Viparita Karani (vip-par-ee-tah car-AHN-ee), also know as the Legs up the Wall Pose is a mild, restorative pose. This pose is a gentle inversion that eases the mind while relieving painful symptoms like tension and cramps. Many people enjoy this pose using props – you may want to have a pillow, bolster or folded blanket nearby. During each exercise, make sure to maintain a focus on your breathing.
- Viparita: reversed/inverted
- Karani: doing/action
- Asana: pose
The use of props or bolsters will aid in the practice of this pose and ensure correct and beneficial posture.
- Offers relief from symptoms of arthritis, headaches, high/low blood pressure, and insomnia
- Eases symptoms of premenstrual syndrome and menopause
- Relieves tired, cramped feet and legs
- Gently stretches the hamstrings, legs and lower back
- Relieves lower back pain
- Calms the mind
- Eases anxiety and stress
Mudra: Surya Mudra
This mudra represents life, rejuvenation, and health. It is also a symbolization of the Sun. Bend the ring finger with the thumb (Fire and Earth) onto the palm of the hand. (Source)
- Helps with reducing weight off the body
- Helps the digestive organs and relieves indigestion
- Holistically boosts metabolism
- Gives revitalized energy and strength to the nervous system
- Sharpens the center within the thyroid gland
- Relieves anxiety
Mantra: “Ra Ma Da Sa Sa Say So Hung”
A well-known mantra used to stimulate the body’s natural ability to heal itself, this mantra connects with the healing abilities of the earth and universe at large. Reciting this mantra can help strengthen the immune system while calming the nervous system, easing you into a calm state of healing. It also represents the strengthening and healing of the mind and emotions.
Viparita Karani is usually a restorative pose, performed towards the end of a practice, but it can easily be practiced as a pose by itself. Preparations include:
- Setu Bandha Sarvangasana
- Supta Baddha Konasana
Contraindications and Cautions:
Although this is a mild, restorative posture, it is still considered an inversion. Note that although many teachers recommend it as a therapeutic posture for several conditions, you should check with a doctor if you have any of the following conditions:
- High blood pressure
- This pose can be enjoyed using props like a pillow, bolster or folded blanket
- To stretch your inner thighs and groin muscles, let your feet fall out to the sides so your legs make a wide “V” shape
- If you neck is sore, place a rolled up blanket under your neck, or a pillow under your head
- Find an open wall space. Start seated beside the wall, with your feet on the floor in front of you and your left side body in contact with the wall. On an exhale, gently lie down on your back and pivot yourself so that the backs of your legs are pressing against the wall and the bottoms of your feet are facing up. You may need to wiggle around to find your way into this position.
- Your sitting bones should now be pressed up against the wall, or slightly away from the wall, and your back and head rested on the floor; this will form approximately a 90-degree angle in your body.
- If you find this position uncomfortable in any way, or just wish for extra cushion, you can use your prop here. By pressing the bottoms of your feet into the wall, lift your hips slightly and slide your prop underneath your hips.

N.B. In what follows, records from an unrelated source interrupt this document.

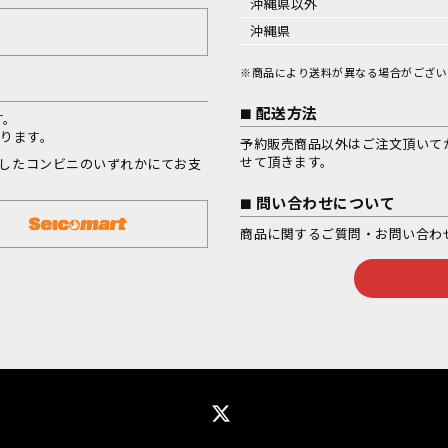
沖縄県以外
沖縄県
※商品により送料が異なる場合がござい
配送方法
す。
なります。
予約販売商品以外はご注文頂いて
せて頂きます。
択したコンビニのいずれかにてお支
問い合わせについて
商品に関するご質問・お問い合わ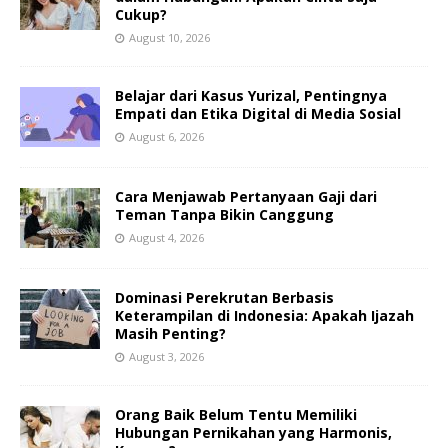
Cukup?
August 10, 2026
Belajar dari Kasus Yurizal, Pentingnya
Empati dan Etika Digital di Media Sosial
August 6, 2026
Cara Menjawab Pertanyaan Gaji dari
Teman Tanpa Bikin Canggung
August 4, 2026
Dominasi Perekrutan Berbasis
Keterampilan di Indonesia: Apakah Ijazah
Masih Penting?
August 3, 2026
Orang Baik Belum Tentu Memiliki
Hubungan Pernikahan yang Harmonis,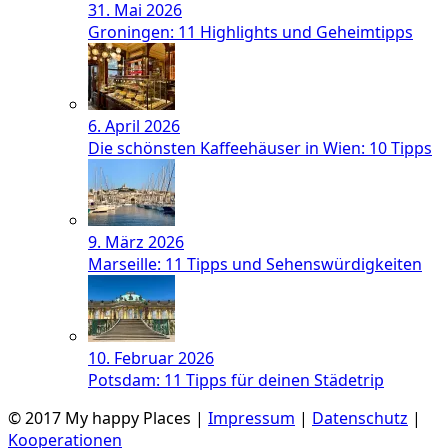
31. Mai 2026
Groningen: 11 Highlights und Geheimtipps
6. April 2026
Die schönsten Kaffeehäuser in Wien: 10 Tipps
9. März 2026
Marseille: 11 Tipps und Sehenswürdigkeiten
10. Februar 2026
Potsdam: 11 Tipps für deinen Städetrip
© 2017 My happy Places |
Impressum
|
Datenschutz
|
Kooperationen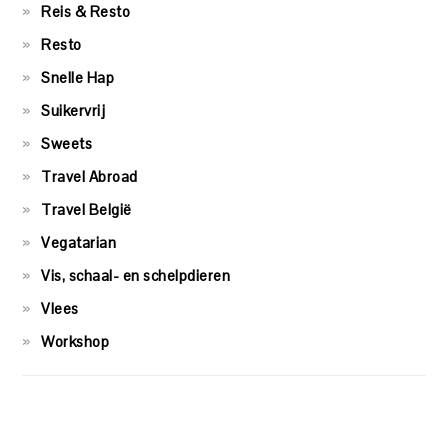
Reis & Resto
Resto
Snelle Hap
Suikervrij
Sweets
Travel Abroad
Travel België
Vegatarian
Vis, schaal- en schelpdieren
Vlees
Workshop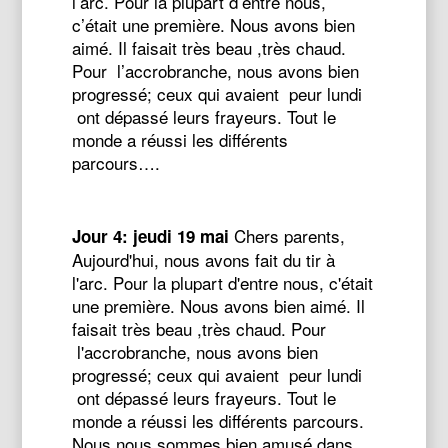
l’arc. Pour la plupart d’entre nous,
c’était une première. Nous avons bien
aimé. Il faisait très beau ,très chaud.
Pour l’accrobranche, nous avons bien
progressé; ceux qui avaient peur lundi
ont dépassé leurs frayeurs. Tout le
monde a réussi les différents
parcours….
Chers parents,
Jour 4: jeudi 19 mai
Aujourd'hui, nous avons fait du tir à
l'arc. Pour la plupart d'entre nous, c'était
une première. Nous avons bien aimé. Il
faisait très beau ,très chaud. Pour
l'accrobranche, nous avons bien
progressé; ceux qui avaient peur lundi
ont dépassé leurs frayeurs. Tout le
monde a réussi les différents parcours.
Nous nous sommes bien amusé dans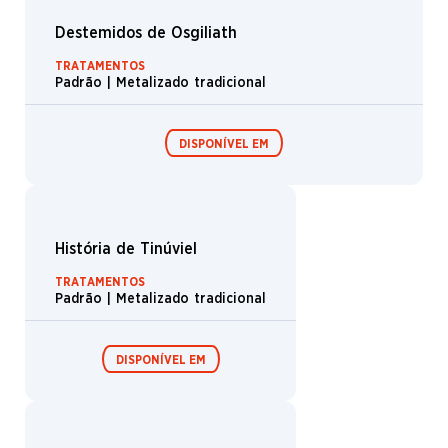
Reforjar
TRATAMENTOS
Padrão | Metalizado tradicional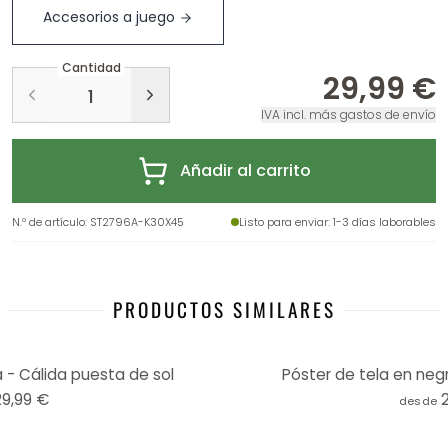
Accesorios a juego
Cantidad
29,99 €
IVA incl. más gastos de envío
Añadir al carrito
N.º de artículo
:
ST2796A-K30X45
Listo para enviar
: 1-3 días laborables
PRODUCTOS SIMILARES
a - Cálida puesta de sol
Póster de tela en negr
29,99 €
desde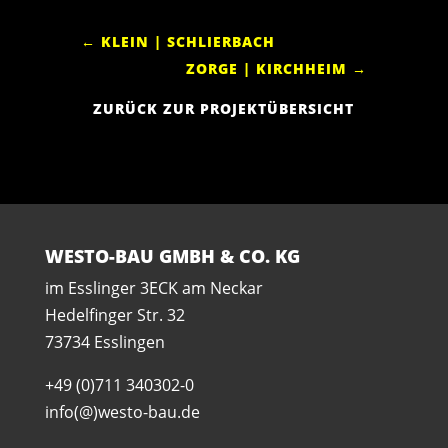
←
KLEIN | SCHLIERBACH
ZORGE | KIRCHHEIM
→
ZURÜCK ZUR PROJEKTÜBERSICHT
WESTO-BAU GMBH & CO. KG
im Esslinger 3ECK am Neckar
Hedelfinger Str. 32
73734 Esslingen
+49 (0)711 340302-0
info(@)westo-bau.de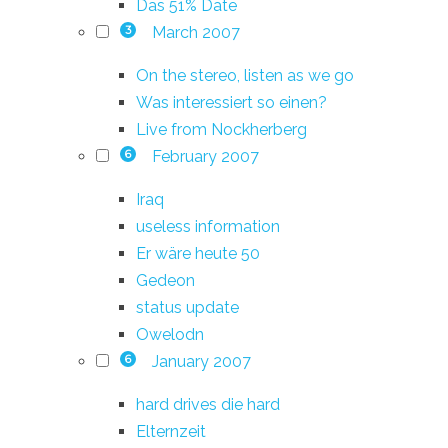
Das 51% Date
March 2007
3
On the stereo, listen as we go
Was interessiert so einen?
Live from Nockherberg
February 2007
6
Iraq
useless information
Er wäre heute 50
Gedeon
status update
Owelodn
January 2007
6
hard drives die hard
Elternzeit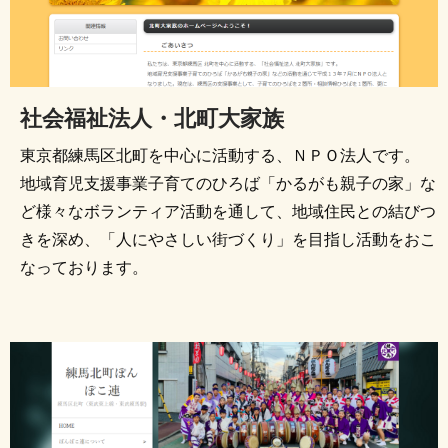
社会福祉法人・北町大家族
東京都練馬区北町を中心に活動する、ＮＰＯ法人です。
地域育児支援事業子育てのひろば「かるがも親子の家」な
ど様々なボランティア活動を通して、地域住民との結びつ
きを深め、「人にやさしい街づくり」を目指し活動をおこ
なっております。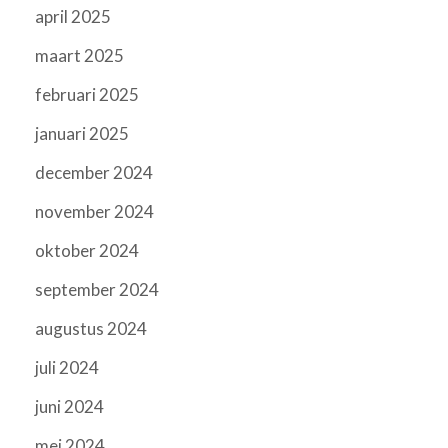
april 2025
maart 2025
februari 2025
januari 2025
december 2024
november 2024
oktober 2024
september 2024
augustus 2024
juli 2024
juni 2024
mei 2024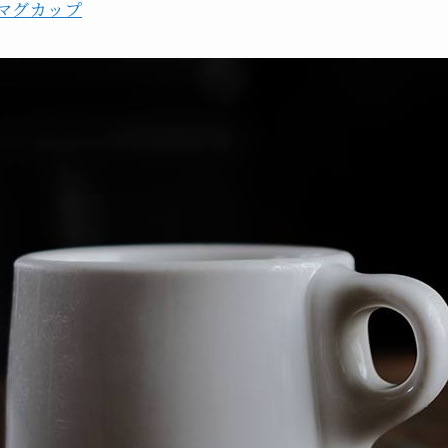
）マグカップ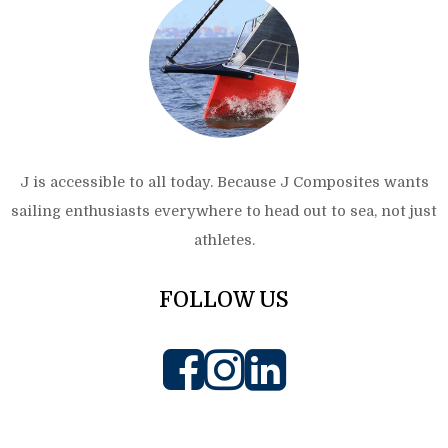
J is accessible to all today. Because J Composites wants
sailing enthusiasts everywhere to head out to sea, not just
athletes.
FOLLOW US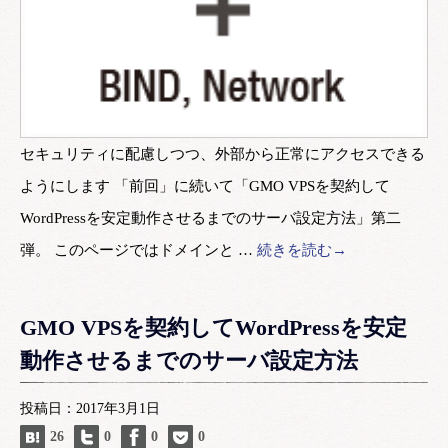
セキュリティに配慮しつつ、外部から正常にアクセスできる
ようにします 「前回」に続いて「GMO VPSを契約して
WordPressを安定動作させるまでのサーバ設定方法」第二
弾。 このページではドメインと …
続きを読む→
GMO VPSを契約してWordPressを安定
動作させるまでのサーバ設定方法
投稿日：2017年3月1日
26
0
0
0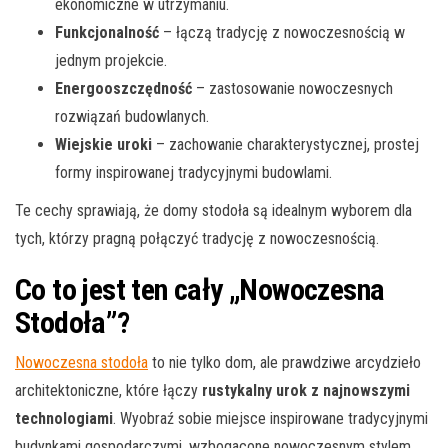
ekonomiczne w utrzymaniu.
Funkcjonalność
– łączą tradycję z nowoczesnością w
jednym projekcie.
Energooszczędność
– zastosowanie nowoczesnych
rozwiązań budowlanych.
Wiejskie uroki
– zachowanie charakterystycznej, prostej
formy inspirowanej tradycyjnymi budowlami.
Te cechy sprawiają, że domy stodoła są idealnym wyborem dla
tych, którzy pragną połączyć tradycję z nowoczesnością.
Co to jest ten cały „Nowoczesna
Stodoła”?
Nowoczesna stodoła
to nie tylko dom, ale prawdziwe arcydzieło
architektoniczne, które łączy
rustykalny urok z najnowszymi
technologiami
. Wyobraź sobie miejsce inspirowane tradycyjnymi
budynkami gospodarczymi, wzbogacone nowoczesnym stylem.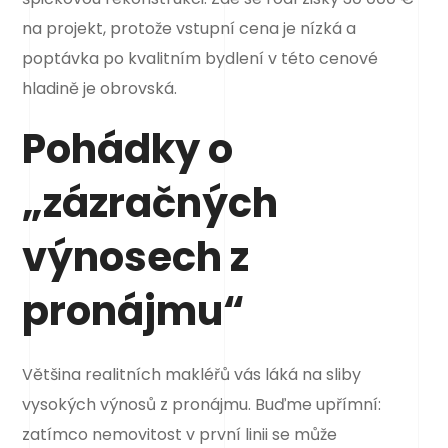
na projekt, protože vstupní cena je nízká a
poptávka po kvalitním bydlení v této cenové
hladině je obrovská.
Pohádky o
„zázračných
výnosech z
pronájmu“
Většina realitních makléřů vás láká na sliby
vysokých výnosů z pronájmu. Buďme upřímní:
zatímco nemovitost v první linii se může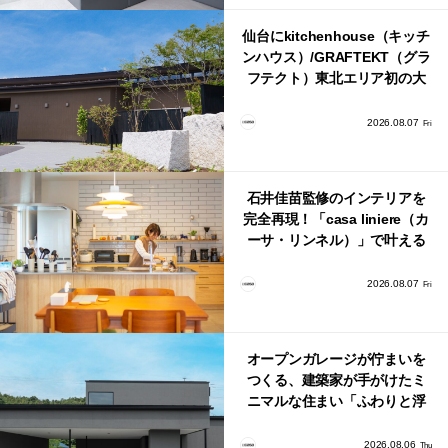
仙台にkitchenhouse（キッチ
ンハウス）/GRAFTEKT（グラ
フテクト）東北エリア初の大
型ショールームがオープン！
2026.08.07
Fri
石井佳苗監修のインテリアを
完全再現！「casa liniere（カ
ーサ・リンネル）」で叶える
北欧ナチュラルな部屋づく
り。
2026.08.07
Fri
オープンガレージが佇まいを
つくる、建築家が手がけたミ
ニマルな住まい「ふわりと浮
かび上がる住まい」
2026.08.06
Thu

- Let the back of your head be heavy and your neck be in a neutral position. Soften your face and your throat. Let your hands rest either on your belly or down by your sides, palms facing upwards. Close your eyes and breath deeply through your nose.
- Stay here for anywhere from 5-15 minutes. To come out of the position, push the bottoms of your feet into the wall and lift your hips slightly. Gently roll to one side, being sure to slide your support out of the way if you have used one. Stay on your side for a few breaths before returning to your seat.